El siglo XXI exige un sindicalismo inteligente, no dogmático. Las plataformas digitales, la automatización y la precarización global han fragmentado el trabajo en formas impensadas. En este contexto, los viejos esquemas verticales son obsoletos. Se necesitan organizaciones ágiles, transparentes y horizontales que defiendan derechos sin servirse del miedo. No hay futuro sindical posible sin educación cívica, transparencia institucional y una ética del servicio.

El falso progresismo -esa máscara de empatía que encubre negocios personales y retórica vacía- ha hecho más daño que el propio capitalismo que dice combatir. Ha vaciado el contenido moral del sindicalismo, reduciéndolo a un mecanismo de manipulación política. Mientras tanto, el trabajador sigue esperando respuestas concretas: salario digno, estabilidad, formación profesional y respeto por su libertad individual.

La recuperación del sindicalismo no vendrá de decretos ni de reformas impuestas desde arriba, sino de un renacimiento moral desde las bases. Los trabajadores deben asumir el desafío de reconstruir sus organizaciones con conciencia, sin miedo a la crítica y sin dependencia del poder político. Max Weber hablaba de la “ética de la responsabilidad”: esa debe ser la bandera de un nuevo sindicalismo argentino, responsable, democrático, transparente y nacional.

El sindicalismo no debe ser enemigo del empresario, sino su contrapeso moral. Ambos son partes del mismo organismo económico que sostiene a la Nación. La justicia social no se logra con paros eternos ni con privilegios gremiales, sino con cooperación, educación real y productividad compartida. La huelga, en una sociedad madura, debería ser el último recurso, no el primero. El progreso no se impone; se construye.

Si el sindicalismo quiere recuperar su legitimidad, debe romper con los hábitos del poder, abandonar la complacencia y volver a mirar al trabajador a los ojos. La patria necesita sindicatos que eduquen, que organicen, que inspiren, no que chantajeen. Porque una Nación no se levanta sobre la amenaza, sino sobre la conciencia. Ningún país puede ser libre si sus trabajadores están sometidos a sus propios representantes.

Defender la libertad hoy significa reformar el sindicalismo desde adentro, arrancarle su ropaje político y devolverle su alma moral. Solo así el trabajo volverá a ser sinónimo de dignidad, y el sindicato, escuela de ciudadanía y no guarida de poder.
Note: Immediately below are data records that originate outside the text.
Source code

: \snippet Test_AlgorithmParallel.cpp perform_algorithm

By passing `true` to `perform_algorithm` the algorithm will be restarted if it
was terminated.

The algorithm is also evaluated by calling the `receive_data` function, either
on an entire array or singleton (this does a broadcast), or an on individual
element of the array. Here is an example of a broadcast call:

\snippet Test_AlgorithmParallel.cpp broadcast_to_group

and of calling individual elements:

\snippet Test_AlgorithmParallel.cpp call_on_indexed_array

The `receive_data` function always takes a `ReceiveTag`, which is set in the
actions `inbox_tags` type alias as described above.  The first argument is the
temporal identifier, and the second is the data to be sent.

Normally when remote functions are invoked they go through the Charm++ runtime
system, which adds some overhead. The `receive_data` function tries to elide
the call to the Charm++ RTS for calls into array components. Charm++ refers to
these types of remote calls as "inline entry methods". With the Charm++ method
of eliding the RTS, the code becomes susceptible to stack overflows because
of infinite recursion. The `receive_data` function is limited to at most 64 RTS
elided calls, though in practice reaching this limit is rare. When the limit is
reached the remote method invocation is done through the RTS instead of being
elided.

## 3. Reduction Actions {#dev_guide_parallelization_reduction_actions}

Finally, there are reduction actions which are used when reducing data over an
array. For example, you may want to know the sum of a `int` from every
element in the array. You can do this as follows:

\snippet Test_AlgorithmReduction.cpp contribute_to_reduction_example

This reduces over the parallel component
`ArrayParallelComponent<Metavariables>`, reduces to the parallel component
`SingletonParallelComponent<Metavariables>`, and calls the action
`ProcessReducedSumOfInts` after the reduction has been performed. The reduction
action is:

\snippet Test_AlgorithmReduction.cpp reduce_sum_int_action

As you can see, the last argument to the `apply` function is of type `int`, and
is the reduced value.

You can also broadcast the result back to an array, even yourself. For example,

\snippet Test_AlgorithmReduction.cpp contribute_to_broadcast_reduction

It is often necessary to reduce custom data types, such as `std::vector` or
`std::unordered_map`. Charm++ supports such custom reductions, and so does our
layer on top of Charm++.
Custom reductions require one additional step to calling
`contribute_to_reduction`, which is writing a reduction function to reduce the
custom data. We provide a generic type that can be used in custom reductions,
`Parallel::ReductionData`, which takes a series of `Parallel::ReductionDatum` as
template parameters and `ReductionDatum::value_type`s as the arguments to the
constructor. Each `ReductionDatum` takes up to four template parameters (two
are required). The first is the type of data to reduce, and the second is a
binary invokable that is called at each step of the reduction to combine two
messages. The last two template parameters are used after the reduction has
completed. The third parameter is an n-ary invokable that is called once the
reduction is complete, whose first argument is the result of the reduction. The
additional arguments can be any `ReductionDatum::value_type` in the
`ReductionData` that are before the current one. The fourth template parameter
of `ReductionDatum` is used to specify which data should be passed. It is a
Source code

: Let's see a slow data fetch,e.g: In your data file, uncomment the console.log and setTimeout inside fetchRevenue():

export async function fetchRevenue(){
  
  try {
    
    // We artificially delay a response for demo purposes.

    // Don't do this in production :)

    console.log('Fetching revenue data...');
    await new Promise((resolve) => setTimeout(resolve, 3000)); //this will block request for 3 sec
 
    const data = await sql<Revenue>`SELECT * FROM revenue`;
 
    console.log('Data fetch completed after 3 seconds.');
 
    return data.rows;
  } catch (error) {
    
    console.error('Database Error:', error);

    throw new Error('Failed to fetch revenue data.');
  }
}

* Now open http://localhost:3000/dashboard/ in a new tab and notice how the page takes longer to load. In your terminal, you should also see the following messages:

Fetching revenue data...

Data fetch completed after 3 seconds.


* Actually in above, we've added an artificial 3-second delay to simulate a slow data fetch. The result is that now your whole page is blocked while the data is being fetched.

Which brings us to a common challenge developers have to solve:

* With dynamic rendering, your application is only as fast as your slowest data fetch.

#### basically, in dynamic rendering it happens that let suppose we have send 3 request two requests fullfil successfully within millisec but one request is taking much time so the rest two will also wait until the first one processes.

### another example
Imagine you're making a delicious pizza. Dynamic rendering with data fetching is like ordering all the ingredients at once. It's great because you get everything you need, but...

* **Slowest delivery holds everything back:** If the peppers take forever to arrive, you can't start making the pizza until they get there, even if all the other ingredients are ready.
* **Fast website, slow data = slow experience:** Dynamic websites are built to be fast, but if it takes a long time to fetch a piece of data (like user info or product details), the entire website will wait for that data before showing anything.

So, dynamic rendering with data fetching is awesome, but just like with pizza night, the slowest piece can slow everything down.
Porque, como dijo San Martín, “cuando hay libertad y se la sabe defender, todo lo demás se conquista.”

Continuará… 

3 COMENTARIOS

  1. impecable análisis y propuesta como siempre… no puedo menos de asociar ideas y pensar en lo caudillistas que resultamos los argentinos, buscando papás y mamás y entendiendo por lealtad una adhesión no crítica y absoluta. también pienso en que la moral de la mayoría se rige por el temor al castigo entonces lamentablemente habría que controlar sin traspasar el límite de las libertades pero sin dejar decisiones libradas a la buena voluntad nomás… pienso en el fenómeno Messi que aunó en el deporte lo que tanto le gusta a los argentinos: el ídolo! pero además supo dar vuelta algunos disvalores que imperaban en los famosos y en el deporte… ojalá hubiera alguien paralelo en política, es la única salida que le veo a mi querido sangrante país

  2. El desafío es enorme y es urgente tomando en cuenta la nueva ley laboral en discusión, la obsolecencia de trabajadores que produce la IA (los gremios y sindicatos podrían capacitar), la nueva época en Argentina no verticalista ni partidaria.